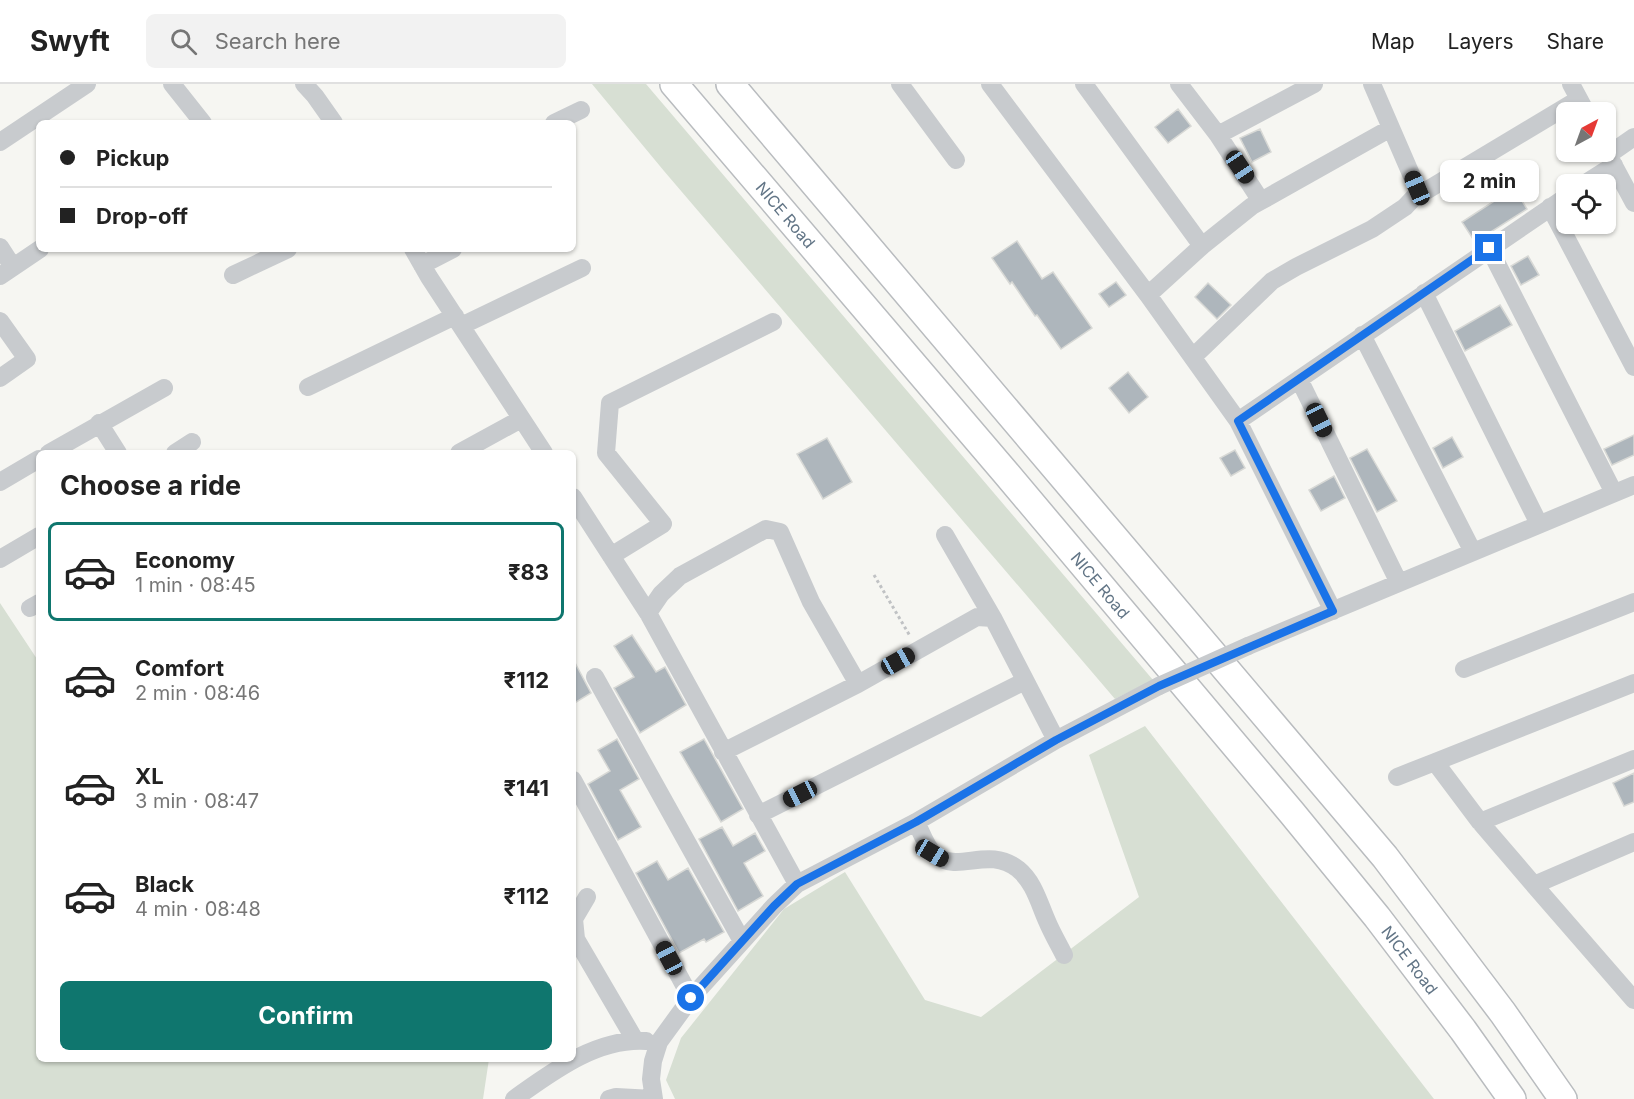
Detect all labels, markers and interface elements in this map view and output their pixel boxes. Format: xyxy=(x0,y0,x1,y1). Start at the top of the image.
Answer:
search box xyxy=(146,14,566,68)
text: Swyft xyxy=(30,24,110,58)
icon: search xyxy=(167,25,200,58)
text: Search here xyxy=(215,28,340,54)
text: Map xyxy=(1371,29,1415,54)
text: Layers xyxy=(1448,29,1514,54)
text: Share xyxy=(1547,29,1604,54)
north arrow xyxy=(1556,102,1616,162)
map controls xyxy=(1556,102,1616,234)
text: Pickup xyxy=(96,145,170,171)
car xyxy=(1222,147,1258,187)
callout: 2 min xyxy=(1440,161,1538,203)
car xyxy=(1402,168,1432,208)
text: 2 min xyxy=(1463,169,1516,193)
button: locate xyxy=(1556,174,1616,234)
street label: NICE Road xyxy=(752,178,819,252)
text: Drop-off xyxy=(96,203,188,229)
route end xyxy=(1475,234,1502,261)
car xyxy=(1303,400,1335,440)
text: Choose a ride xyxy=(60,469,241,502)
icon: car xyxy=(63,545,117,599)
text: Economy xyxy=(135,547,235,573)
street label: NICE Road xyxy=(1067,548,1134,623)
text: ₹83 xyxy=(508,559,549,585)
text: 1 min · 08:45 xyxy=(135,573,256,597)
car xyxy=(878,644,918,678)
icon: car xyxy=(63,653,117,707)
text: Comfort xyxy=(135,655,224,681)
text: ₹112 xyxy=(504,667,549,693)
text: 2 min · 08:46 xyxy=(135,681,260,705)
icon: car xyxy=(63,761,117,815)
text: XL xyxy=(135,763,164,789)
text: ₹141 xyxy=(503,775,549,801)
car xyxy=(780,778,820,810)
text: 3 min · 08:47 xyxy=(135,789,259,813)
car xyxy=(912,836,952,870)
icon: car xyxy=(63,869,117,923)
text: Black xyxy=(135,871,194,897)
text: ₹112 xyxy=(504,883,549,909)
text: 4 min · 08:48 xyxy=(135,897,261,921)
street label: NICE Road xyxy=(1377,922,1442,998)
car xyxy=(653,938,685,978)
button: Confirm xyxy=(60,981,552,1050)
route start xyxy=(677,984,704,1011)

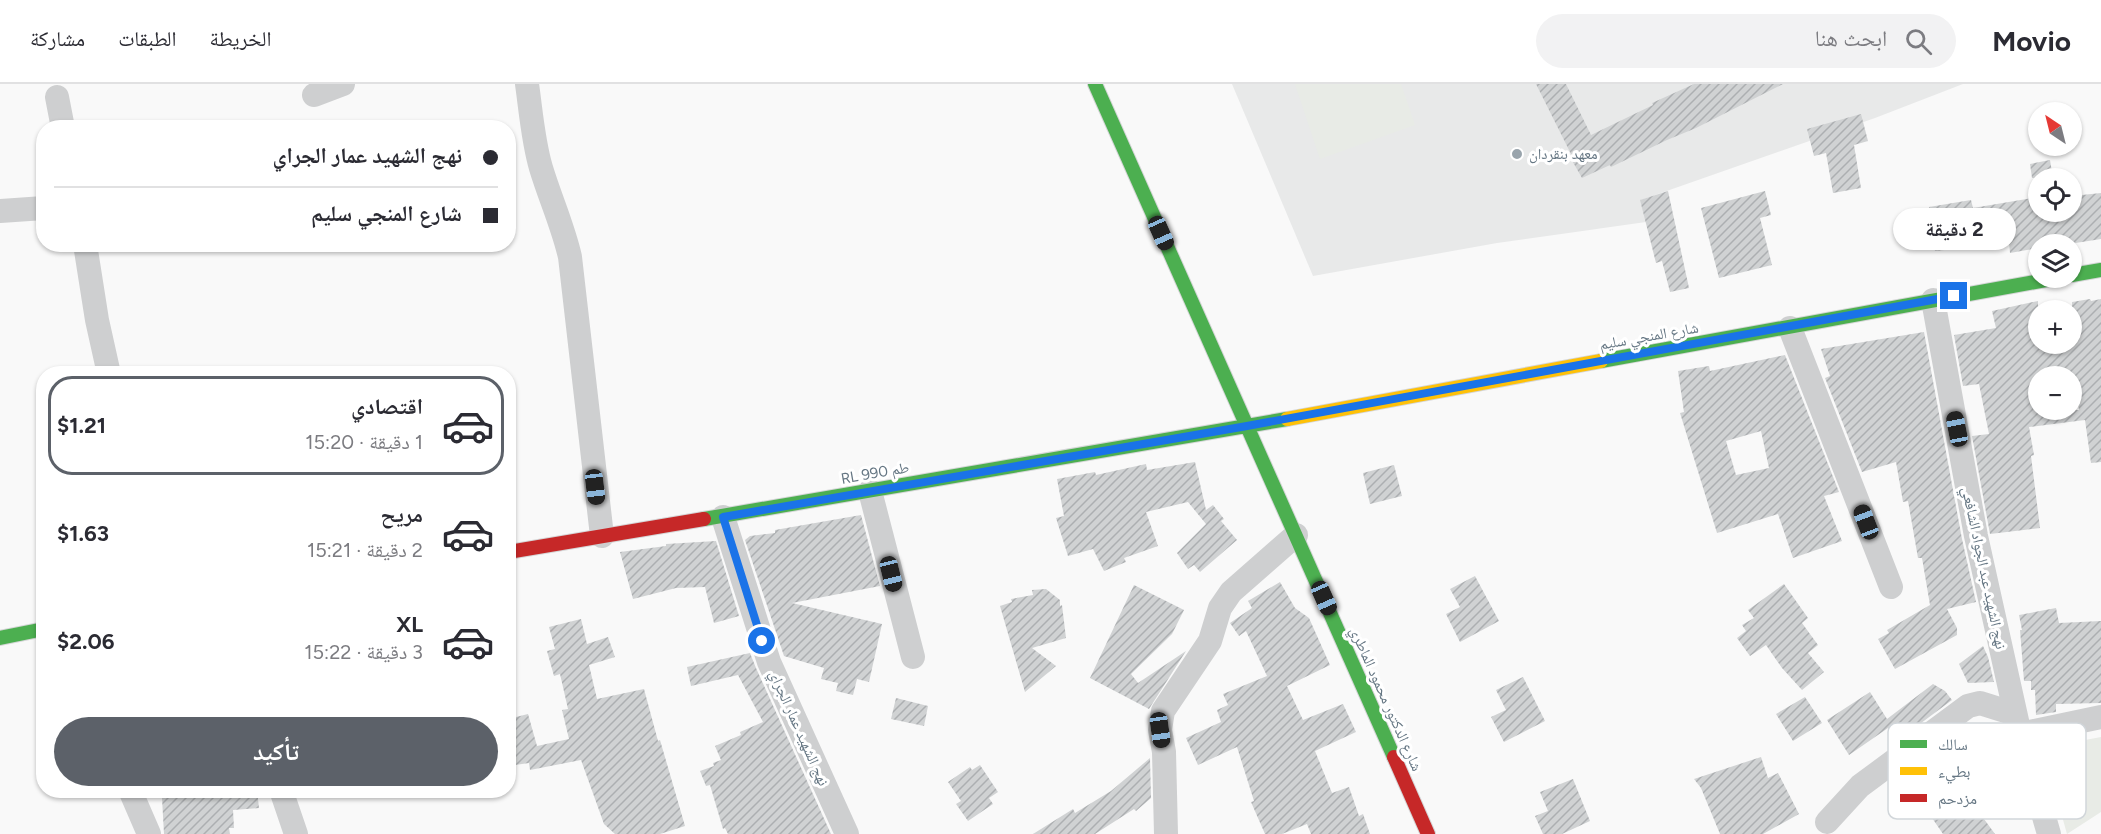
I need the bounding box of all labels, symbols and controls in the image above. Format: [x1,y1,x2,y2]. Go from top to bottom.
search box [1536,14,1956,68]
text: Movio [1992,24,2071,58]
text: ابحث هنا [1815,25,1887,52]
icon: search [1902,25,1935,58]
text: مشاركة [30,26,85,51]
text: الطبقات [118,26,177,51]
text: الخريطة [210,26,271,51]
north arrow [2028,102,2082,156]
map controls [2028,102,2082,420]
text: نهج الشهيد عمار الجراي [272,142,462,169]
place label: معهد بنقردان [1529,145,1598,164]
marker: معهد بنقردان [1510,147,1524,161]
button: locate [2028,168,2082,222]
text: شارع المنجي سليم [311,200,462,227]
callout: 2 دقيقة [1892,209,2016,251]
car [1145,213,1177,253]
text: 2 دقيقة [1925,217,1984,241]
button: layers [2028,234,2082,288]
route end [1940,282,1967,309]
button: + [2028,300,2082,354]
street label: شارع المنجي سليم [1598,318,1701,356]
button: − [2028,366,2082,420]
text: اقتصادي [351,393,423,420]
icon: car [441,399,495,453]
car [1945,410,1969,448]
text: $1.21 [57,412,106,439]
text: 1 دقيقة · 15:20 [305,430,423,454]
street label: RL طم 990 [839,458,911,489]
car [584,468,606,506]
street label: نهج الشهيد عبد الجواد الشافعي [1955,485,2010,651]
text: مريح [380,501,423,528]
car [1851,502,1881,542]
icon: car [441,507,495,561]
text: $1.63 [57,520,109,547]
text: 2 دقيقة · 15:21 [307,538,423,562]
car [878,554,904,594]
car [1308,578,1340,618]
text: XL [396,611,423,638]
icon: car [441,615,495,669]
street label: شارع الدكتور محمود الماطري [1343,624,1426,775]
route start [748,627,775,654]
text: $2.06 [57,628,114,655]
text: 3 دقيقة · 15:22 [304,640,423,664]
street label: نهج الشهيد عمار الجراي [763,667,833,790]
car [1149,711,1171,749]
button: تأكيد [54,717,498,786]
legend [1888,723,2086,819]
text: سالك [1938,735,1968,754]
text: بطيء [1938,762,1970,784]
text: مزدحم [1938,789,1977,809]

※ ※ ※

What is being asked
A bare number is required: the count of lines above with the string "street".

Answer space
8